In Conversation with Tsering Youdol, Artist

By Stanzin Dasal Leh, Aug 19, 2019
Leh :

Q. What first drew you to painting? And how did you learn?

I remember drawing since I was in school, especially those science diagrams, painting the walls of a village school with colourful chalks. I could get my hands on, any flat surface. I used to draw diagrams of my classmates in exchange for colours. I grew up seeing my father doing wonderful calligraphy works, the handwritten invitation cards for army official and the beautifully designed notebook covers with flowers and petals. And the most important part is the pencil portrait he did in shading which was beyond amazing, and his words that eyes are the most important and difficult part of the portrait. I guess I am very much inspired by the work of my father.
My journey with art started in 2015 when I pursued my BA having Fine Arts as one of my subject from Government Girls College, Chandigarh. I am pursuing masters in Visual Art from Himachal Pradesh University, Shimla. 

Painting, in particular, attracted me because of its nearly limitless possibility.  For me, painting is a passion, meditation and an infinite space in this finite world for being with oneself. I feel it is a process of thanking nature and people of my native land. I strongly believe that simplicity and sticking to basics are key to content life and I try to pursue these philosophies in my work. 

Q. You have exhibited your work in several group shows. Can you share your experiences?

I have exhibited my works in groups at All India Fine Arts and Craft Society (AIFACS) Delhi, Shimla, International Roerich Memorial Trust (IRMT), Kullu, Himachal Pradesh,  Khajuraho, Jaipur, Jammu and Gallery GIB in Japan. Few of my artwork is selected for All India Art Exhibition at Shimla and Jammu. Apart from exhibitions, my work is in private collections in India Germany and USA. I also attended several workshops. When working in a group we realise what we are good at and weak in?  This is how I realise the status of my work and subject as compared to others and how I can improve it.  It’s all about learning and giving the best. 

Through these exhibitions and workshop, I got an opportunity to explore different styles of art, interact with people from different regions and cultures which provides a platform to share different ideas and thoughts.  These exposures also give me a chance to roam around different places which gives the best experience while learning about the place, culture, tradition and its people. 

Q. Tell us about your process of making the paintings?

First is choosing a sheet when working with watercolour, I mostly use Waterford and Fabriano.  Sometimes, I wet the sheet before drawing. Then I choose a subject, prepare the colours that represent the subject which gives depth to it. While painting a portrait of a local person I have to get that local texture. As in watercolour, there is two technique wet on wet and wet on dry, I use both accordingly, rest is just playing with watercolour.
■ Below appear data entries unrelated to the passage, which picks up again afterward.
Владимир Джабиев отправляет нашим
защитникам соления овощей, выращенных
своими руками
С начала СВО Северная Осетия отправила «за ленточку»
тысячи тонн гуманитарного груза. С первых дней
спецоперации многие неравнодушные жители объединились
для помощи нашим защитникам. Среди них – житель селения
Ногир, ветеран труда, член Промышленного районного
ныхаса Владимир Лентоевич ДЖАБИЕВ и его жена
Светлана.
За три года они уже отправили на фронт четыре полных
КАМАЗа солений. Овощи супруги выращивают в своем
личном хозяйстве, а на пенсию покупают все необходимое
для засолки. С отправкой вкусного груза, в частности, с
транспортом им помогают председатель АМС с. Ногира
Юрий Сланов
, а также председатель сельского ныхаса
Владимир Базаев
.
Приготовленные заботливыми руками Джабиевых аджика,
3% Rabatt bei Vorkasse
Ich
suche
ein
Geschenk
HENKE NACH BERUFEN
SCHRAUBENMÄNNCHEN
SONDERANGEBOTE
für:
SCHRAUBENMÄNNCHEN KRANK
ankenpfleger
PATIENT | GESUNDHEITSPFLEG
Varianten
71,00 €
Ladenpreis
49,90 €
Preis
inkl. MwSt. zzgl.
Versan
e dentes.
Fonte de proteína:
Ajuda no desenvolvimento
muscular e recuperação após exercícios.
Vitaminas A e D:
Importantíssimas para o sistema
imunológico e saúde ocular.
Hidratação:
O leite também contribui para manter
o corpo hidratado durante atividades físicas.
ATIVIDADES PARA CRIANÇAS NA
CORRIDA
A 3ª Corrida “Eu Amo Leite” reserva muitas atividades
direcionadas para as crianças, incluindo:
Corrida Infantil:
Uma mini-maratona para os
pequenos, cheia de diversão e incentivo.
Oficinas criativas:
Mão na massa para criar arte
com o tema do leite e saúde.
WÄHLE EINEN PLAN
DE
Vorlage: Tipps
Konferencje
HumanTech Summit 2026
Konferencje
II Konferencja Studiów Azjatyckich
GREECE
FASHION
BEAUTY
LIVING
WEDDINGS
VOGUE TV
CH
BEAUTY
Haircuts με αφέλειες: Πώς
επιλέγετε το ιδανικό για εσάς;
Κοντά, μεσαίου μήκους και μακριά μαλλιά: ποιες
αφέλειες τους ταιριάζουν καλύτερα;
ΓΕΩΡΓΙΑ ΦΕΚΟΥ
Q. What style of art would you classify your work and on which medium you work?

I would call my style figurative and portraiture. I love working with watercolour apart from trying other medium as well. What I paint or draw is always related to Ladakh or Buddhism. As an artist, I draw inspiration from our little universe Ladakh, its people and their lives. Portraying the raw beauty, purity, innocence and piousness of our people had been my favourite. I feel Ladakh is called heaven not just because of beautiful landscapes and historic monument but of the people who live here and their loving nature.

Q. What are the differences you see in artworks of then and now?

The difference in artworks of then and now is that earlier it was purer, more like meditation, devoted and less commercial. And now it’s little more commercial. 
Traditional art in Ladakh is degrading; we are losing our art to machines and outer tradition. Earlier most of the things in a house from spoons to pillars, walls, lamps, and doors were handcrafted and designed traditionally which is now can be seen in museums and heritage. 

Q. What is your advice to a new artist? Do we have a scope in this field?

Art is no less than meditation. When you paint you get the inner joy and satisfaction. With art, you express yourself and also earn from it. Paint what interest you and seek validation from inside.

Yes, we have a scope in this field. If you work there is scope in rarest of rare subjects, but if you don’t then there is no scope in any field. 

Message to the reader

“Art is an integral part of our culture. From the making of our traditional attire to jewellery, local cuisines to folk song and dance, thanka painting to building monasteries are all art which involves our emotions, ideas and much more. Art surrounds life, it’s not a new subject, it’s the most basic and common thing we share.”